- Stated exercise 1
Decide whether each statement below agrees with the passage on counterterrorism assistance in the Horn of Africa, answering yes or no and quoting the words of the passage that settle it. (a) The passage holds that the most crucial period for local partners to assert ownership comes after program priorities are formulated. (b) The principles offered are presented as comprehensive. (c) The passage states that sustainable support for long-term solutions is required if terrorism is a long-term challenge.
- Stated exercise 2
Carry on the passage on counterterrorism assistance in the Horn of Africa, picking up after its final sentence.
--- Begin Extracted text ---
Toward a Regional Risk Reduction Strategy

The evolving complexity of development and security challenges in the Horn of Africa has led to the elaboration and refinement of subregion-specific strategies meant to guide the delivery of coordinated development and security assistance.[36] Indeed, some of these assistance packages have come to incorporate specific civilian counterterrorism and CVE-oriented objectives alongside or encompassed within broader assistance strategies. However, a rift continues to exist between conceptualizing these relationships on paper and practically linking them in program delivery. The following overarching principles, while not at all meant to be comprehensive, should be taken into special consideration by donor governments providing counterterrorism assistance to the greater subregion:

  1. Set priorities, develop objectives and design programming in collaboration with local partners in accordance with local context and local needs.Promoting local ownership’ cannot be left until after program priorities have already been formulated. The most crucial period for local partners to assert ownership over an initiative is during the inception and design phases where core local stakeholders can directly influence the terms and objectives of a program.

  2. Formulate whole-of-government approaches to assistance delivery in alignment with goals defined by partners. Donor governments should work to ensure coordination across different domestic agencies delivering international assistance in national and regional contexts. The formulation of overarching national and regional strategies that link integrated activity- and component-specific objectives under larger strategic goals can help bring logical coherence to donor assistance. Intra- and inter-governmental communication for coordinated assistance delivery in the field through country missions across the subregion can serve to enhance the tactical coordination of assistance delivery, and provide an important feedback loop to ensure strategic alignment under a common regional perspective.

  3. Conduct more rigorous assessments and evaluations with the aim of building a stronger regional community of practice. Context-specific needs assessments and program evaluations are essential for measuring progress and identifying remaining gaps. This information should be used to build a stronger regional community of practice and knowledge-sharing for the delivery of more effective and targeted assistance partnerships among local and international partners.

Conclusion

This article highlighted a number of starting points for a critical reexamination of existing counterterrorism assistance efforts to the Horn of Africa, and how they might be better aligned for sustainable impact. If terrorism is a long-term challenge, then sustainable support for long-term solutions is required to address it. The challenges posed by various manifestations of terrorism in the greater Horn of Africa are deeply intertwined with those related to good governance, economic development, and human security. As the nature, scope and extent of civilian counterterrorism assistance to the greater Horn of Africa has become increasingly diverse, the time is ripe to reflect on how counterterrorism fits in the long view of the development and security challenges of the subregion

There have been a number of significant achievements in civilian counterterrorism assistance to the Horn of Africa. To capitalize on these gains and contribute toward sustainably reducing risks posed by terrorism in the long term, more must be done to ensure counterterrorism assistance is aligned with broader efforts to address the complex development and security needs of both governments and communities in the subregion. A regional risk reduction strategy must deconstruct the conceptual barriers that have long siloed the counterterrorism, human security, national security and development assistance agendas in the subregion. This requires an approach that not only builds on the interplay of different streams of counterterrorism assistance, but on synergies across the broader local, national, and subregional development and security initiatives as well.
--- End Extracted text ---
--- Begin Data records ---
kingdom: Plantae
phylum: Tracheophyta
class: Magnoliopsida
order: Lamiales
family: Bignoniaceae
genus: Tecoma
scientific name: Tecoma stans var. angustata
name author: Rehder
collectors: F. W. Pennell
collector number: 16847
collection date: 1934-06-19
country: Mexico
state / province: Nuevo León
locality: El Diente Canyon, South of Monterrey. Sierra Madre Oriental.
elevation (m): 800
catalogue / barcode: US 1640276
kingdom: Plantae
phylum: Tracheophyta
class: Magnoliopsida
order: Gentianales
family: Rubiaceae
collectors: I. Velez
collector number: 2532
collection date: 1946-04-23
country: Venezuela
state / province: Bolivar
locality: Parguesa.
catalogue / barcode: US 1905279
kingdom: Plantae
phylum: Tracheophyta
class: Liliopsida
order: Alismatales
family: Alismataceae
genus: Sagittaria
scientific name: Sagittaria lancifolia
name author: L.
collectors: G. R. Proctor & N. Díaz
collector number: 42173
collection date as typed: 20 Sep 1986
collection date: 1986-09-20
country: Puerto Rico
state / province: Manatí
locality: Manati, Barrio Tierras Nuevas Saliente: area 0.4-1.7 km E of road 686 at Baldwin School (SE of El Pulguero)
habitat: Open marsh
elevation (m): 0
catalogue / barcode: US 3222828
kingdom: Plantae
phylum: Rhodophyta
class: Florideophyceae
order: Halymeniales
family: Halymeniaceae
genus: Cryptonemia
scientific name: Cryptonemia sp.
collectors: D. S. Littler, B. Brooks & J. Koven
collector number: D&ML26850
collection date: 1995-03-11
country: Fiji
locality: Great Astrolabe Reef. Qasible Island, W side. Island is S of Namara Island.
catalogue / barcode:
--- End Data records ---
- Expected output 1
(a) No: "The most crucial period for local partners to assert ownership over an initiative is during the inception and design phases"
(b) No: "while not at all meant to be comprehensive"
(c) Yes: "If terrorism is a long-term challenge, then sustainable support for long-term solutions is required to address it."

- Expected output 2
About the Authors:

Matthew Schwartz is an Analyst in the Center on Global Counterterrorism Cooperation (CGCC)’s New York office. He focuses on criminal justice, human rights and rule of law-related issues in CGCC’s East Africa and global programming. Liat Shetret is CGCC’s New York Office Director and Senior Analyst. She leads CGCC’s programming in Africa, and focuses on anti–money laundering, countering the financing of terrorism, and law enforcement capacity building. Alistair Millar is Founder and Executive Director of CGCC and non-resident Senior Fellow at The George Washington University Homeland Security Policy Institute.

Notes

[1] In this policy brief, the greater Horn of Africa refers to Intergovernmental Authority on Development (IGAD) member states: Djibouti, Ethiopia, Kenya, Somalia, South Sudan, Sudan, and Uganda; as well as Tanzania and Yemen.

[2] For general background reading on regional and international counterterrorism initiatives in the greater Horn of Africa, see: Peter Kagwanja, “Counter-Terrorism in the Horn of Africa: New security frontiers, old strategies,” African Security Review 15, no. 3 (2006); Lauren Ploch, “Countering Terrorism in East Africa: The U.S. Response,” Congressional Research Service (CRS) Report for Congress (CRS, 3 Nov 2010) http://www.fas.org/sgp/crs/terror/R41473.pdf; David H. Shinn, “Walking the Line: U.S. Security Policy in East Africa and the Horn,” World Politics Review (20 Feb 2013) http://www.worldpoliticsreview.com/articles/12722/walking-the-line-u-s-security-policy-in-east-africa-and-the-horn.

[3] Clint Watts, Jacob Shapiro and Vahid Brown, “Al-Qaida's (Mis)Adventures in the Horn of Africa,” Harmony Project (West Point, NY: United States Military Academy Combating Terrorism Center, 2007) http://www.ctc.usma.edu/posts/al-qaidas-misadventures-in-the-horn-of-africa.

[4] See: Global Counterterrorism Forum, Co-Chairs’ Summary of the Inaugural Meeting of the Horn of Africa Working Group (8-10 Feb 2012) http://www.thegctf.org/documents/10303/20542/Co-Chairs%27%20Summary+of+9-10+Feb+2012+Working+Group+Meeting+in+Dar+es+Salaam.

[5] World Bank, “Ethiopia Economic Update – Laying the Foundation for Achieving Middle Income Status” (Addis Ababa, 18 June 2013) http://www.worldbank.org/en/news/press-release/2013/06/18/ethiopia-economic-update-laying-the-foundation-for-achieving-middle-income-status.

[6] Sarah Freitas, “Illegal Ethiopian Capital Flight Skyrocketed In 2009 To US$3.26 Billion” Financial Transparency Coalition (5 Dec 2011) http://www.financialtransparency.org/2011/12/05/illegal-ethiopian-capital-flight-skyrocketed-in-2009-to-us3-26-billion/.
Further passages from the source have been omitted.